What's going on?
Credit Suisse reignited some love for investment banks on Wednesday after announcing it would buy back as much as $3 billion worth of shares from investors over the next two years – its stock rose 2%.
What does this mean?
There are two ways companies deliver a return to their shareholders: via a rising share price (as other investors seek to buy in), and by actually paying out cash through both dividends – portions of profit – and share buybacks.
As well as buying back lots of shares, Credit Suisse is planning to increase its dividend by 5% each year. And while the company doesn’t have much control over its share price (beyond buying them back, of course), it’s targeting at least a 10% profit margin next year, compared to 6% this year – which could lead to higher demand and, therefore, a higher price.
Why should I care?
For markets: There’s still much to improve – at Credit Suisse and elsewhere.

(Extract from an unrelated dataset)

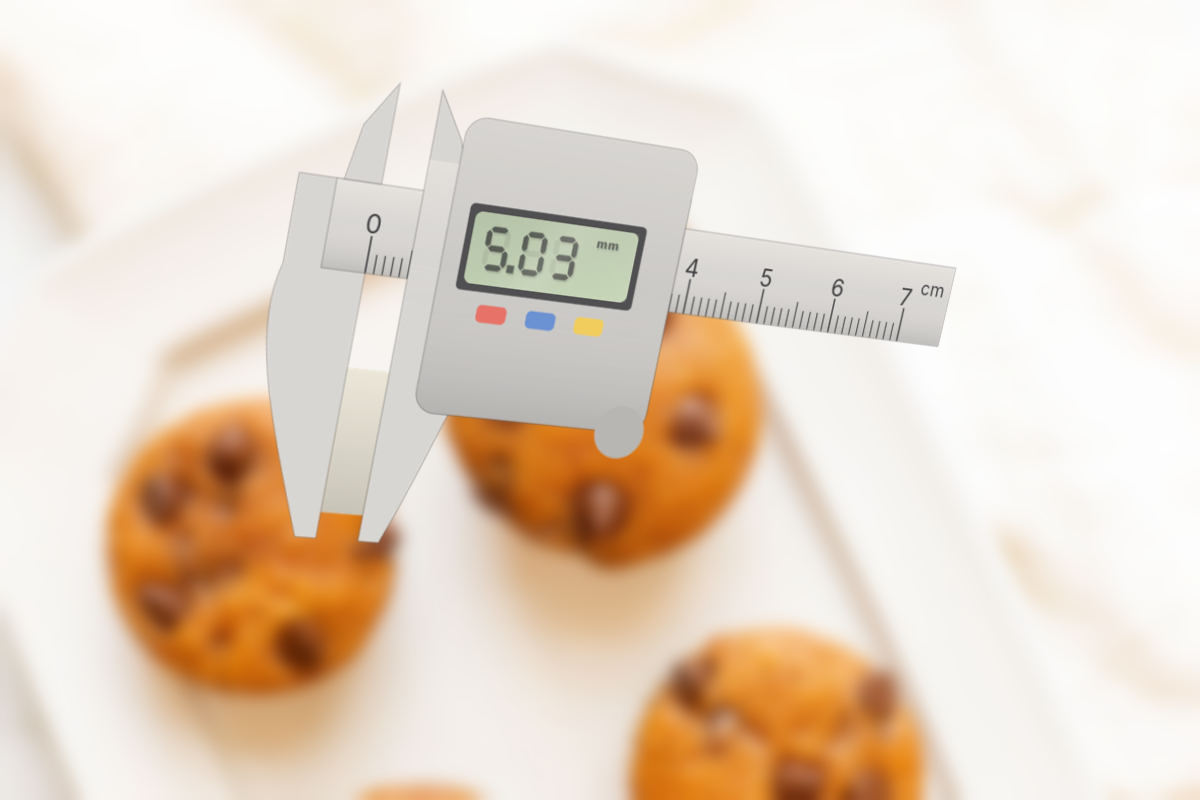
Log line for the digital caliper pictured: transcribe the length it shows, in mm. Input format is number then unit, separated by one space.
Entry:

Several big banks have fallen foul of scandals recently (Goldman and Deutsche, to name but two), and Credit Suisse is no angel either. Its new CEO has been busy reshuffling the business over the past three years, while Switzerland’s banking sector overall is also trying to regain its former “Safe Swiss” reputation. With the share price down 35% this year, Credit Suisse’s investors have shown their displeasure. By buying back its own shares, the bank creates fresh demand (albeit from itself), which may arrest the decline in their price.

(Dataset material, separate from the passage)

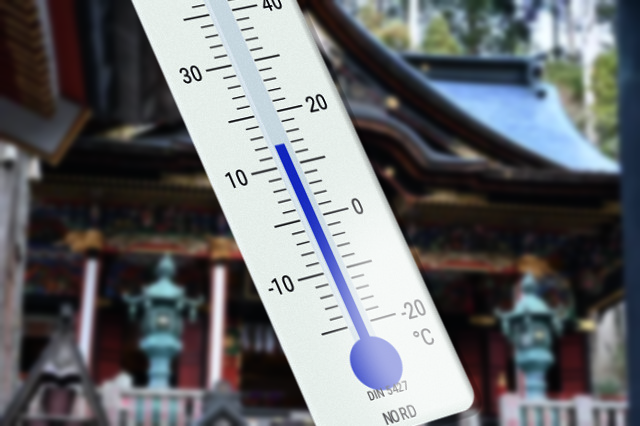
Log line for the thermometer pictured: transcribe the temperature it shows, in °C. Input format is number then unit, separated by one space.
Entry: 14 °C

The bigger picture: Lowe’s patched up its share price.
Home improvement retailer Lowe’s announced buyback plans of its own on Wednesday. After its new CEO “kitchen sinked” quarterly results last month, setting a low bar for future success, the company wasted little time in hurdling it. As well as announcing its intention to buy back an extra $10 billion of its shares on top of $4.5 billion already planned (funded, perhaps ominously, by fresh bonds), Lowe’s forecast stronger-than-expected earnings for next year. Investors, grins plastered on their faces, knocked its shares up 4%.